I see this message in Dynatrace->Server->Settings asking me to partition my database. So far I have not done the partitioning. Will there be any adverse effects if I do not do this?
Database partition is mandatory in case of XLarge and Plus environments.
Check the following link for the 'Database Server / Performance Warehouse Best Practices' and the 'Performance Warehouse Administration':
Here's what will likely happen. As the PW gets bigger and bigger in your XLarge environment, the purge job will become slower and slower, to the point that it will run for hours and eventually not finish. When the PW is partitioned, the purge job can be accomplished by dropping a partition (as opposed to huge numbers of logged row deletes). This is really fast.
I ran across this "rule of thumb" in an internal support document:
As partitioning will add additional complexity in database administration, is should only used when the aging task runs very long ( > 10 hours).
I like this rule, since sometimes we purposely over provision the server to make use more memory and cores, but may not sure if the DB really needs to be partitioned or not.
Using this rule of thumb allows observation of a concrete metric to determine when partitioning is necessary.
If you want to go with this rule of thumb, just periodically check under Status Overview/Tasks and Monitors, find the "Performance Warehouse Clean Up Task". On the leaf node, right click and select "Details" and check the "Duration".
We recently switched to XLarge64 staying on an unpartitioned DB. It massively increased our AppMon performance but the cleanup task time didn't increase.
I use the "Performance Warehouse - Write" dashboard to monitor the Cleanup Task and the Measure Health to monitor the number of measures that we manage: it's incredible how easy is to lose control on them and on BT.
I see this message in Incidents for the last three days:-
Daily Performance Warehouse Summary (Events and Exceptions)
Exceeded time for writing measurements - Count: 6
No exceptions since last summary.
Is this related?
That incident means the time spent writing measures is too high, and that the PWH is not able to keep up with the measure writing load it is taking on. Have you looked at the "Performance Warehouse - Write" dashboard? It will show if the time spent is consistently high or just having a few blips of taking too long.
Here is the explanation.
This may be due to dynaTrace server is getting overloaded by the data coming into the server and when inserting the data into the database,
the clean-up task in the database might taking too long to age/delete old data.

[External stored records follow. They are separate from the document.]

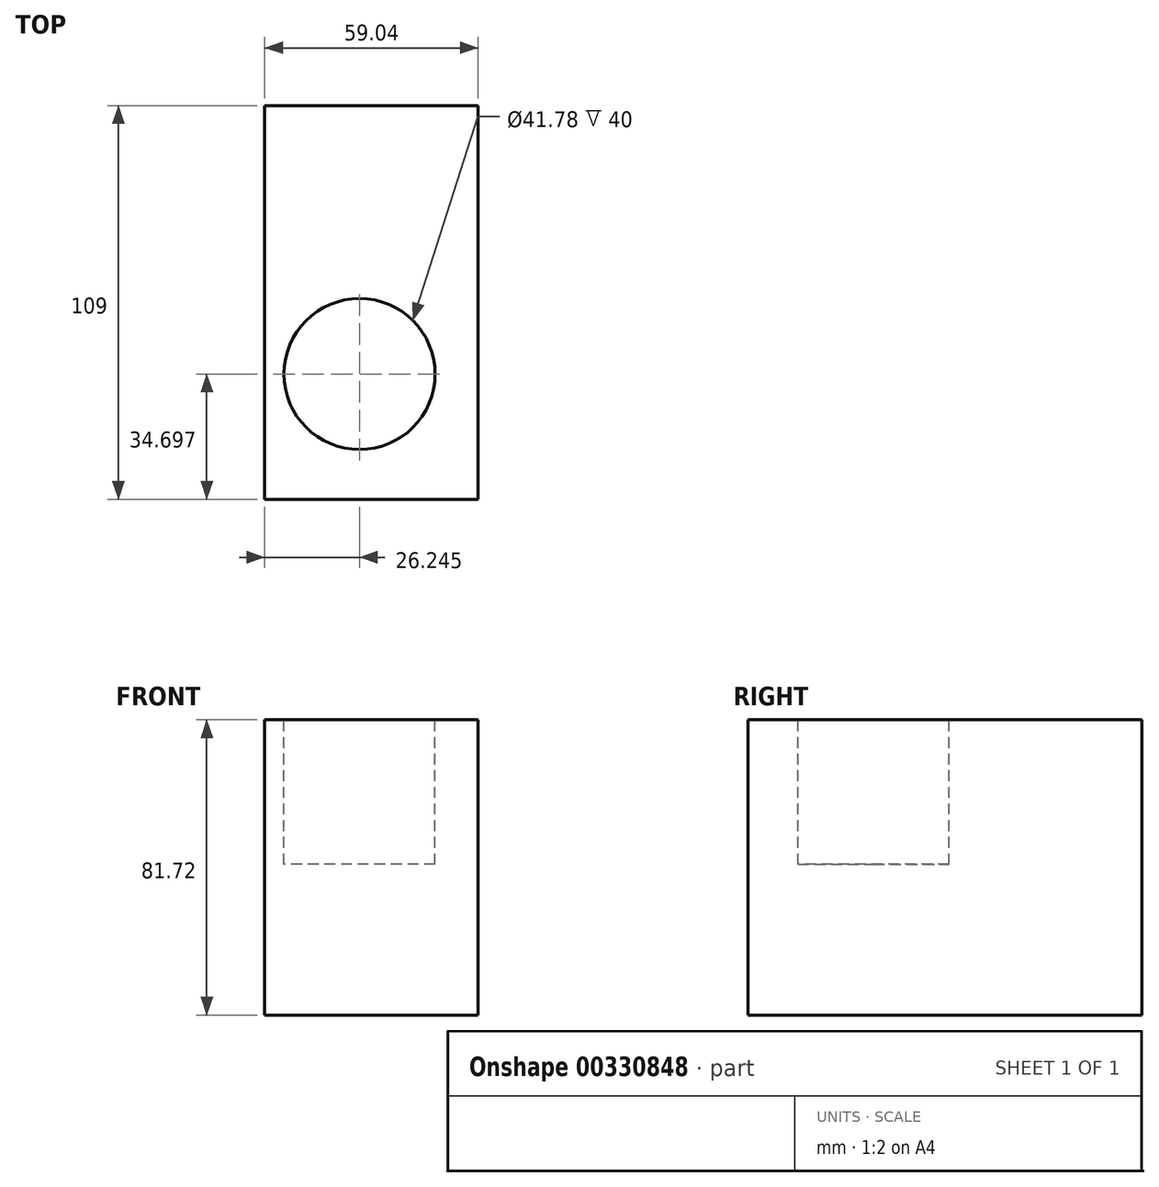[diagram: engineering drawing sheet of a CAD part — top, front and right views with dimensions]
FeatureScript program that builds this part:
annotation { "Feature Type Name" : "Feature", "Feature Type Description" : "" }
export const myFeature = defineFeature(function(context is Context, id is Id, definition is map)
    precondition{}
    {
        {
            var Q0;
            Q0=qCreatedBy(makeId("Front.planeOp"),FACE);
            var sketch = newSketch(context, id + "F0", { "sketchPlane" : qUnion([Q0])});
            skLineSegment(sketch, "E0.bottom", {"start": v(-99.84, -46.4) * mm, "end": v(-40.8, -46.4) * mm});
            skLineSegment(sketch, "E0.top", {"start": v(-99.84, 35.32) * mm, "end": v(-40.8, 35.32) * mm});
            skLineSegment(sketch, "E0.left", {"start": v(-99.84, -46.4) * mm, "end": v(-99.84, 35.32) * mm});
            skLineSegment(sketch, "E0.right", {"start": v(-40.8, -46.4) * mm, "end": v(-40.8, 35.32) * mm});
            skSolve(sketch);
        }
        {
            var Q0;
            Q0=makeQuery(id+"F0.imprint","IMPRINT",FACE,{"disambiguationData":[TD([[makeQuery(id+"F0.imprint","IMPRINT",EDGE,{"derivedFrom":sQuery(id+"F0.wireOp",EDGE,"E0.bottom")}),1.0]])]});
            extrude(context, id + "F1", {"entities" : qUnion([Q0]), "depth" : 109 * mm});
        }
        {
            var Q0;
            Q0=makeQuery(id+"F1.opExtrude","SWEPT_FACE",FACE,{"disambiguationData":[OSD([sQuery(id+"F0.wireOp",EDGE,"E0.top")])]});
            var sketch = newSketch(context, id + "F2", { "sketchPlane" : qUnion([Q0])});
            skCircle(sketch, "E1", {"center": v(-73.6, -74.3) * mm, "radius": 20.9 * mm});
            skSolve(sketch);
        }
        {
            var Q0;
            Q0=makeQuery(id+"F2.imprint","IMPRINT",FACE,{"disambiguationData":[TD([[makeQuery(id+"F2.imprint","IMPRINT",EDGE,{"derivedFrom":sQuery(id+"F2.wireOp",EDGE,"E1")}),1.0]])]});
            extrude(context, id + "F3", {"entities" : qUnion([Q0]), "operationType" : NewBodyOperationType.REMOVE, "oppositeDirection" : true, "depth" : 40 * mm});
        }
    });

The data backs up on the server while the tables
are locked and this carries over into the normal operations when load is much higher.

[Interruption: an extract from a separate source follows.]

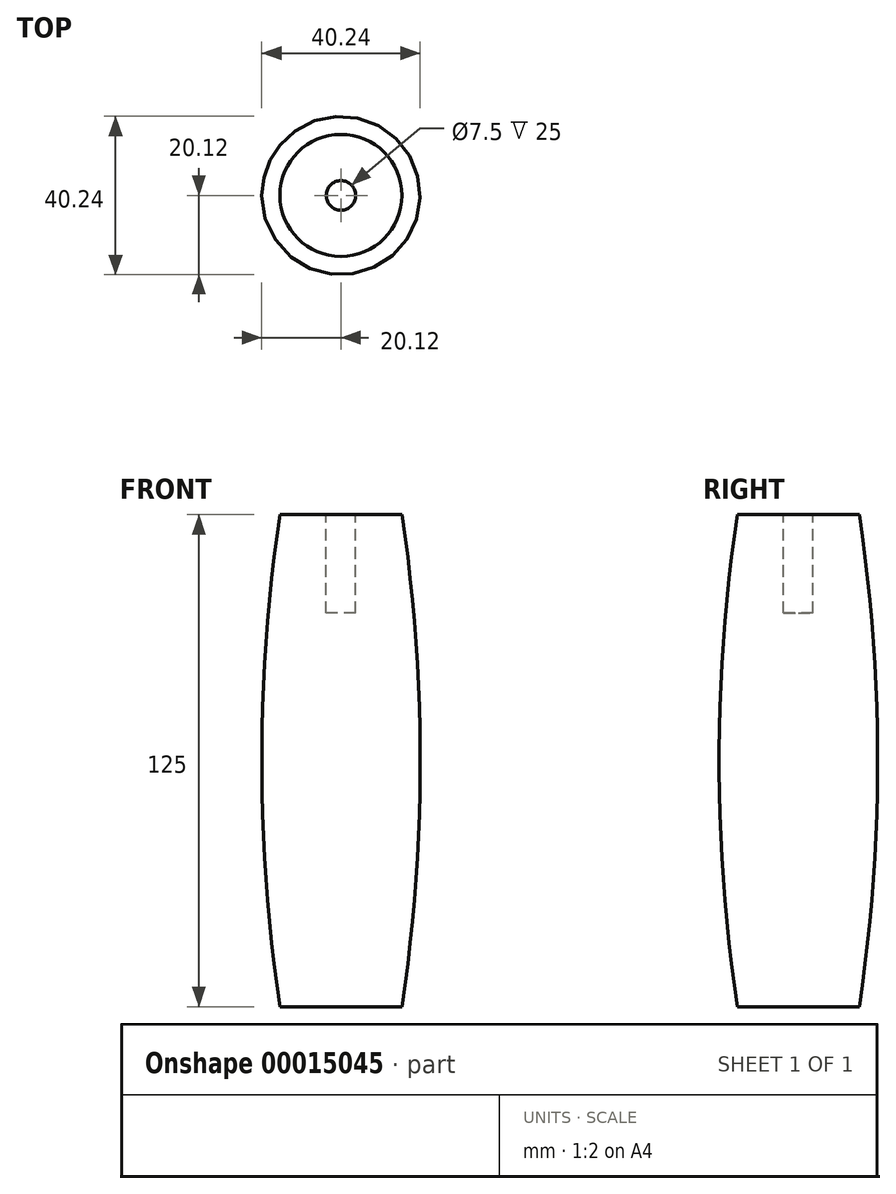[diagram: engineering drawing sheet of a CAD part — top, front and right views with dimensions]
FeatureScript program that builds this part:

To combat this you can change the repository clean-up task from 2am to 8pm to allow much more time of off-peak hours to complete the task.
The data backing up in the server and new incoming data is filling up the server memory and cause performance issues.
The partitioning job helps reduce the time of the clean-up task in the warehouse so that the deletion job is removed from the clean-up task
since the data is stored in partitions for each day. When it is time to remove the already aged-data, it is as simple as deleting the partition
instead of a long delete statement with timestamps.